I was very sad to hear that a member of the electronic duo Telefon Tel Aviv, Charlie Cooper, passed away last week at 31. No one knows the cause of death at this time.
I recently started listening to their music and they just realeased their fourth cd, which I guesss is their last. Maybe Cooper’s mother will pull a Mary Guibert and find some rough tracks. I have literally four versions of Jeff Buckley’s “The Last Goodbye”. I actually knew a girl who encouraged him to try heroin…anyhoo.
It’s a bummer when people die, with musicans it’s sad because you know that there won’t be any new material. I had a friend tell me to NOT listen to Eva Cassidy because it would make me too sad knowing that, well…that’s it. No more CD’s because she passed away.
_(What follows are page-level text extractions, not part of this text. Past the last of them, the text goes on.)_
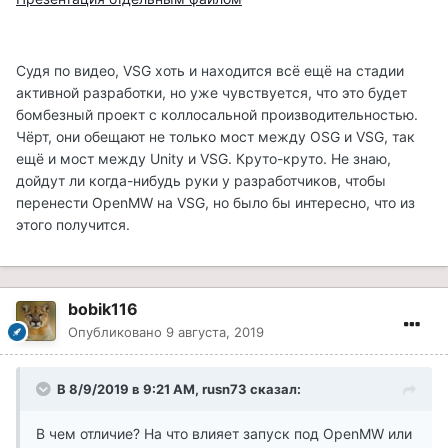
Судя по видео, VSG хоть и находится всё ещё на стадии
активной разработки, но уже чувствуется, что это будет
бомбезный проект с коллосальной производительностью.
Чёрт, они обещают не только мост между OSG и VSG, так
ещё и мост между Unity и VSG. Круто-круто. Не знаю,
дойдут ли когда-нибудь руки у разработчиков, чтобы
перенести OpenMW на VSG, но было бы интересно, что из
этого получится.
bobik116
Опубликовано
9 августа, 2019
В 8/9/2019 в 9:21 AM, rusn73 сказал:
В чем отличие? На что влияет запуск под OpenMW или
For some reason this all reminds me about a girl who I used to do bikini contests and wet-t-shirt contests with. She died in the parking lot of a church after being thrown to the ground as her boyfriend drove away not realizing her shirt was caught in the door. It was a shock and quite sad. I remember the last time I saw her. We were both beer tub girls at a total douche bag of a nightclub. She was counting her tips and I said goodbye to her. I walked away, hesitated for a minute and considered turning around and asking her if she wanted to hang out sometime. I actually remember stopping and really debating. But I didn’t turn around. I walked out the door and never saw her again. I always wonder what would’ve been different had I ever hung out with her. Maybe even a greater sense of loss. I remember it was raining and I was lying on my parents couch when I heard she had died. I feel that it was similar in when musicians and artists pass, no more art, music…etc….and no more chances to attempt a friendship.